#### WHAT YOU HAVE TO DO
Before the items, the forum post about hiding the Outlook icon places some terms in single quotation marks. List every one of those terms.

#### TEXT PASSAGE
It's really simple, and nothing to be afraid of if you know how to read the folders, you're not deleting or changing anything, just adding something. but if you're unsure about it, don't do it. 
*
You don't want to see the icon in the system tray either?*
right click the bottom task bar and select 'properties', then click on the 'notification area' tab, click on 'customize' and look for the outlook icon on the drop down menu, click where it says 'hide on inactive' and select 'hide'.

there ya go.. 
yea yea, if you turn your computer off between uses it's not going to help a whole lot, but if you take advantage of the 'sleep' feature, no more annoying prompts.. and...

*to take it one further,* 
you can set outlook up to "check for new messages" on a set time interval, (mines set at 3 mins), and, theres a setting so it will alert you when you have a new message with a pop up box.
*
The only problem/s that i've had so far is-*

*1- *if you click and open outlook by using a different shortcut rather than the one that is running in the 'notification/background programs area' on the taskbar, it will open a second outlook program, and you will have 2 icons running the bottom right, and if you had the first one set to 'hide', the second one will be back to the default setting of 'hide when inactive'. so make sure you close the one you want, and if you don't, go back and change the setting. last advice, "delete your shortcut icons for outlook so you dont accidently open up a new one. and if you ever restart your computer or close it on accident, go through the start menu and open the folder and start er' back up.

#### ENTRIES SHOWN
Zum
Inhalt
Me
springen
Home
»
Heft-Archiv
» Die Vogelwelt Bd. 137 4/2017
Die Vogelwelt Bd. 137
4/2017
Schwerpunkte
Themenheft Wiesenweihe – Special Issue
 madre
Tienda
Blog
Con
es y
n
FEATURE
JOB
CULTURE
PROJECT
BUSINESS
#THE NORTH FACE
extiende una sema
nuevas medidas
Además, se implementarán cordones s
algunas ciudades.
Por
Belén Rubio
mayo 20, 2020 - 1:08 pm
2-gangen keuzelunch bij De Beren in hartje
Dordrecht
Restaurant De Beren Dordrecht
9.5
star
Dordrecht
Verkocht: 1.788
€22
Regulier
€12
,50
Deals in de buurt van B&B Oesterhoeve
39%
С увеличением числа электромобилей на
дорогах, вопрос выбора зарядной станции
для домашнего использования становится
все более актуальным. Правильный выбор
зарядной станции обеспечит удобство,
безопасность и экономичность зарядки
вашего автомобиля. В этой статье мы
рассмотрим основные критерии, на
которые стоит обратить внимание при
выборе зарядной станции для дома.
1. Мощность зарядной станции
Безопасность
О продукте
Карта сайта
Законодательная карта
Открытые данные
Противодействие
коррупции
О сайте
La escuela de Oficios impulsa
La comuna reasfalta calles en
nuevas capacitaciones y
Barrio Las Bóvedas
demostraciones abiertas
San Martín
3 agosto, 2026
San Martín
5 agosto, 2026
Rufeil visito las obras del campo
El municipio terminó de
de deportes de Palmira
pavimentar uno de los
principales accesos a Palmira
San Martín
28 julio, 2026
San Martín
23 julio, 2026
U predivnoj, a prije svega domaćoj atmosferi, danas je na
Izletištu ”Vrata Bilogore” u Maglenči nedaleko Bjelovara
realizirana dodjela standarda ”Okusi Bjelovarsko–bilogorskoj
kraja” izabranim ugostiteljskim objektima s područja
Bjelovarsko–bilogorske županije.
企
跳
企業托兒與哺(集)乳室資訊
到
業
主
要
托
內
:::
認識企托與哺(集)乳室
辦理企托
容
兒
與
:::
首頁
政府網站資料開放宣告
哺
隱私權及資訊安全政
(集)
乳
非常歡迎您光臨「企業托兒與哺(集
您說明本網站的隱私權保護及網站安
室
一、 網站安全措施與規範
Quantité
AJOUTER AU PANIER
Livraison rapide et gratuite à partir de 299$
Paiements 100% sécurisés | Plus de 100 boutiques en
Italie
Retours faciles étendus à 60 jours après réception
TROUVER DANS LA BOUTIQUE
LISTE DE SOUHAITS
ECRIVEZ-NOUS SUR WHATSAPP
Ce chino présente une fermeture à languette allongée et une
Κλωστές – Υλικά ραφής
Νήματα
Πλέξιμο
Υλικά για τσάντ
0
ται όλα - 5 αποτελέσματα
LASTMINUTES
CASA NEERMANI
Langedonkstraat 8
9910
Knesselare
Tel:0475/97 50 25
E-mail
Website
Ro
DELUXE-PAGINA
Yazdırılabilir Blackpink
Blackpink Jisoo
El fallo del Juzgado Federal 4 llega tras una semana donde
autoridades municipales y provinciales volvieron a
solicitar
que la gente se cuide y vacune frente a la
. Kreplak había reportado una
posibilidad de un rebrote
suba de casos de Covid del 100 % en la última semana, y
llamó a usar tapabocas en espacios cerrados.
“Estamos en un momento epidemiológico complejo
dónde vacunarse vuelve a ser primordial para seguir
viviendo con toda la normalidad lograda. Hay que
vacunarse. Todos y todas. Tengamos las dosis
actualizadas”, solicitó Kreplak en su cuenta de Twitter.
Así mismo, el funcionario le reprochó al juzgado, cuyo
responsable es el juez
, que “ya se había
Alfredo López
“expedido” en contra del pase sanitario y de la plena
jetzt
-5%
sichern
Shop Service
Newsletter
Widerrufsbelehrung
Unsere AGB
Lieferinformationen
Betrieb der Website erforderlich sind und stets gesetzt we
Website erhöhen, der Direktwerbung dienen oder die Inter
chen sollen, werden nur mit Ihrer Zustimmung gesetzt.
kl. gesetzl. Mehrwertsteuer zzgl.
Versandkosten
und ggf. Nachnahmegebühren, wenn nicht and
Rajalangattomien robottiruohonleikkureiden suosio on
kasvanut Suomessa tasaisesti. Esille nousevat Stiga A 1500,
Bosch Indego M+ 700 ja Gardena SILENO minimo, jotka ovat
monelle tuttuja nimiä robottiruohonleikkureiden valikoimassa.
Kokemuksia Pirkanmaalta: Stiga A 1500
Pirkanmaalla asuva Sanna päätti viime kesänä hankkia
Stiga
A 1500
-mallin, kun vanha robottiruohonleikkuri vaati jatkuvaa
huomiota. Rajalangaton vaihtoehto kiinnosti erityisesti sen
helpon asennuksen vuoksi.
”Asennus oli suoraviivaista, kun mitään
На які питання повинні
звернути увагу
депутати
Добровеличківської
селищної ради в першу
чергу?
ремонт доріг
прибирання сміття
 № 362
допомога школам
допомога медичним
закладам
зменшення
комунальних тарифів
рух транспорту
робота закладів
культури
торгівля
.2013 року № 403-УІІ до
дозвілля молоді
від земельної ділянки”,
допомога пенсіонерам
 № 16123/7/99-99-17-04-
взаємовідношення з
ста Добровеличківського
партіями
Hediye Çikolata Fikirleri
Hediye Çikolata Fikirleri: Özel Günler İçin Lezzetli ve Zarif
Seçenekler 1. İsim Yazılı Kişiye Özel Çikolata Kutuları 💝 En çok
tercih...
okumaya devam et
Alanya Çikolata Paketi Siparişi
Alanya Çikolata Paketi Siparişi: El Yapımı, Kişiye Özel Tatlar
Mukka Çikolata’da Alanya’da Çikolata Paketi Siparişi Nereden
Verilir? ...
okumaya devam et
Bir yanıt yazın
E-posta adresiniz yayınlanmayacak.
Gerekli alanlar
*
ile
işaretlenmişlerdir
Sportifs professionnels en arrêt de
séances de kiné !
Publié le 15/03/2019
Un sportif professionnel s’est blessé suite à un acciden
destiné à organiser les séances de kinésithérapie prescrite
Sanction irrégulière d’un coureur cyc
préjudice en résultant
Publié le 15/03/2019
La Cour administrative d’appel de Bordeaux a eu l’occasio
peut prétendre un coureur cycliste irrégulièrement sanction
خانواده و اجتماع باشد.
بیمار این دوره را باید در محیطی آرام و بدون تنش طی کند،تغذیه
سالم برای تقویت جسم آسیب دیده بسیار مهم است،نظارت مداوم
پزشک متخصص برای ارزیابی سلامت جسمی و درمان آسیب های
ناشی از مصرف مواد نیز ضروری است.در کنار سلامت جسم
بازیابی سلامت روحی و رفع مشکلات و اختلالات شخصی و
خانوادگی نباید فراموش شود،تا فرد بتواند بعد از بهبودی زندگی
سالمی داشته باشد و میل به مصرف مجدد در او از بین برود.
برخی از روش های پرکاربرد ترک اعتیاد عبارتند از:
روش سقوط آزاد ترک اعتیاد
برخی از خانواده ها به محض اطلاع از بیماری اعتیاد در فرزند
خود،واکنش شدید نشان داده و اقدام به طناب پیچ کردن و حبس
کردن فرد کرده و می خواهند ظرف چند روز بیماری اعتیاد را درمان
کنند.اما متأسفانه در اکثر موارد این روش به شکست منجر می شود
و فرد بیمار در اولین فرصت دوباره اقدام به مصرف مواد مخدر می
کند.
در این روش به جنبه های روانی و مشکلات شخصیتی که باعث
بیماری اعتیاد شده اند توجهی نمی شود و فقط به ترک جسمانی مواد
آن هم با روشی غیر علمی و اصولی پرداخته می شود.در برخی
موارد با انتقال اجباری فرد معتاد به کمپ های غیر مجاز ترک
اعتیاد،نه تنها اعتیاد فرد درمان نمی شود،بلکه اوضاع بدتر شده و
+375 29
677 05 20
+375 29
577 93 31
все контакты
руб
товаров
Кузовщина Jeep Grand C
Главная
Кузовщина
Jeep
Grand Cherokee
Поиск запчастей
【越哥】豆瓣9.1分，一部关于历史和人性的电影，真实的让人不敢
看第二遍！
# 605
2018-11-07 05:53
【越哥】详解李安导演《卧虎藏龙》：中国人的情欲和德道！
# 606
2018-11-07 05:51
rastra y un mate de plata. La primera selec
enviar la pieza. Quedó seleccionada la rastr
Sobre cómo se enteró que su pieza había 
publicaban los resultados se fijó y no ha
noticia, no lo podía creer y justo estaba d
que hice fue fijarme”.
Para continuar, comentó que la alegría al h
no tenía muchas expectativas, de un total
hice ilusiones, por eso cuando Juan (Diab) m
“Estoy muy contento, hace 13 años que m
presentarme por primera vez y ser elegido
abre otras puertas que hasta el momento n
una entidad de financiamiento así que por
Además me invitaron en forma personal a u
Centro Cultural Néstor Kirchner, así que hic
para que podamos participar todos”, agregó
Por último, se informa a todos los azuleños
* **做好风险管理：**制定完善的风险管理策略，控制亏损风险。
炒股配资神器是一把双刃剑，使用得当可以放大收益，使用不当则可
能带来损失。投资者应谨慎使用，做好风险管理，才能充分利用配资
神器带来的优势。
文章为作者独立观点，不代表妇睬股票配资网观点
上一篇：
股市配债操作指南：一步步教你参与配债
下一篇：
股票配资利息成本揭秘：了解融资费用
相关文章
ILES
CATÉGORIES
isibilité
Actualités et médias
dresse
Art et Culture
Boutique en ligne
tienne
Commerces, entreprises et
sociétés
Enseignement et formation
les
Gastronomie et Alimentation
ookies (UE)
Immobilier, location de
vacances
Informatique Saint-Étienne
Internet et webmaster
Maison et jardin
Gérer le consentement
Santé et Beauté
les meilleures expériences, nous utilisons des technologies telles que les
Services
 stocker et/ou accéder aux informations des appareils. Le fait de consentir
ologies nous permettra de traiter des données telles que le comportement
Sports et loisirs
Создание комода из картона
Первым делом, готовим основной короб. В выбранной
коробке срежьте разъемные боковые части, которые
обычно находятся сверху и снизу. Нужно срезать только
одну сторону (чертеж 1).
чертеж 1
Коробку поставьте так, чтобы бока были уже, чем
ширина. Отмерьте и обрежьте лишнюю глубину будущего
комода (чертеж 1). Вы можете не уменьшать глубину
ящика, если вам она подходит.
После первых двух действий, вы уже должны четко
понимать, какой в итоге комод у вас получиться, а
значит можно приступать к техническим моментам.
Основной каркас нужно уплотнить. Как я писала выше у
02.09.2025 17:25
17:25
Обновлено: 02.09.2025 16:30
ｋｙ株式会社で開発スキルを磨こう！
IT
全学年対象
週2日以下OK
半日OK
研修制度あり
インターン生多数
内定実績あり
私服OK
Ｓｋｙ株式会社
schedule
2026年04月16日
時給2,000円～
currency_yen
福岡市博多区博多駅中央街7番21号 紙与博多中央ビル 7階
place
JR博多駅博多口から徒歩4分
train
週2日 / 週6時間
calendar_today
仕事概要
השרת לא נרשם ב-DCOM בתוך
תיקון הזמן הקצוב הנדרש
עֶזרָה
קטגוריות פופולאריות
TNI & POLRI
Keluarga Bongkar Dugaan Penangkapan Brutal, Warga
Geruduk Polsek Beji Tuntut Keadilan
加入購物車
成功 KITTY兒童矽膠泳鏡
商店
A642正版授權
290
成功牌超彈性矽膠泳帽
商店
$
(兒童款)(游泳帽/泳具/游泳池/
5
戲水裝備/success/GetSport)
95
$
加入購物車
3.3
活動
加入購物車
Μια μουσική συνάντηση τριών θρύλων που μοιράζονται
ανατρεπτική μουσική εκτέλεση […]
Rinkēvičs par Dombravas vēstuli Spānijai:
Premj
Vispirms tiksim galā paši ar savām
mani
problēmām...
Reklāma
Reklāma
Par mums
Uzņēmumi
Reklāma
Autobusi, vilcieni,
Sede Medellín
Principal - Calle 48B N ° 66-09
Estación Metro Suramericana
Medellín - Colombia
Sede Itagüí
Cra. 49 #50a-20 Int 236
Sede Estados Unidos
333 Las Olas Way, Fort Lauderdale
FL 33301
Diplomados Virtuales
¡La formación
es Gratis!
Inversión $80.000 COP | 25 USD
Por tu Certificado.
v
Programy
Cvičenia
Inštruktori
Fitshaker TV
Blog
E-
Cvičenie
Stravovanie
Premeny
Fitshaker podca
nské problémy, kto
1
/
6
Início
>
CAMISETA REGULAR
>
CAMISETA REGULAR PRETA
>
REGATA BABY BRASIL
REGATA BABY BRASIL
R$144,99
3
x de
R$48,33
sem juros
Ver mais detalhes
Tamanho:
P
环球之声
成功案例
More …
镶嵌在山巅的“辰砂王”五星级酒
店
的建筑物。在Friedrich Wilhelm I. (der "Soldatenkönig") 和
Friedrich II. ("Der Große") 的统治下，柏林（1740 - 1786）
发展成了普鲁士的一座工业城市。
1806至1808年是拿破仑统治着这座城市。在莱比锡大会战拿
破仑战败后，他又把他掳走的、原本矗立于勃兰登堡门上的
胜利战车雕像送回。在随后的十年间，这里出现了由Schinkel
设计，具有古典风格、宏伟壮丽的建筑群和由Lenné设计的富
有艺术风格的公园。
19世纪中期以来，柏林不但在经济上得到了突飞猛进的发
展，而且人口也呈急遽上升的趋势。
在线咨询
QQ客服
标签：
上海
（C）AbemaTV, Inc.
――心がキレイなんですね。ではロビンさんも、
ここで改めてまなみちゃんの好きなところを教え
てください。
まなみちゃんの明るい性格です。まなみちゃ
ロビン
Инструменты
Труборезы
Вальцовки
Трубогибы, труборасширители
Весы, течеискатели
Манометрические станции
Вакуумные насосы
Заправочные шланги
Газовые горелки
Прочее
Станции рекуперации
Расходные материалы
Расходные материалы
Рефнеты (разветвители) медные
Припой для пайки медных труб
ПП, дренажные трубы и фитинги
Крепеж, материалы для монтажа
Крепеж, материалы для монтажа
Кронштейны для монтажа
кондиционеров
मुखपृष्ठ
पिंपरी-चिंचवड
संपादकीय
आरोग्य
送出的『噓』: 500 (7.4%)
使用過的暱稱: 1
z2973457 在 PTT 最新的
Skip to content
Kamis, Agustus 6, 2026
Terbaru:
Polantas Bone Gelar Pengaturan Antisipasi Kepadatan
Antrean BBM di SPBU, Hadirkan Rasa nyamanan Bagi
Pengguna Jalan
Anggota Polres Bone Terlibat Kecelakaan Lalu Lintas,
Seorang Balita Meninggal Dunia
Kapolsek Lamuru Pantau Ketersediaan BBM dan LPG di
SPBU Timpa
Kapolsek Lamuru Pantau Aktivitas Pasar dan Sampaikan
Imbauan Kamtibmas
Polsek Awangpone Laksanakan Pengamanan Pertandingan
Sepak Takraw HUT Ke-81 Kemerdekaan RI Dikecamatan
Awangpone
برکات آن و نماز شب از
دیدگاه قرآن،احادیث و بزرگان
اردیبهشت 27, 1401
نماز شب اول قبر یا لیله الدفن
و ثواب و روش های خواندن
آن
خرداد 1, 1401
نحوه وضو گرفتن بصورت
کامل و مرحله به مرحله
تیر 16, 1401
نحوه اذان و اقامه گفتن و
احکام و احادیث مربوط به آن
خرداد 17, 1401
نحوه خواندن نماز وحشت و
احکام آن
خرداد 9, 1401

#### ANSWER TO THE EXERCISE
- properties
- notification area
- customize
- hide on inactive
- hide
- sleep
- notification/background programs area
- hide when inactive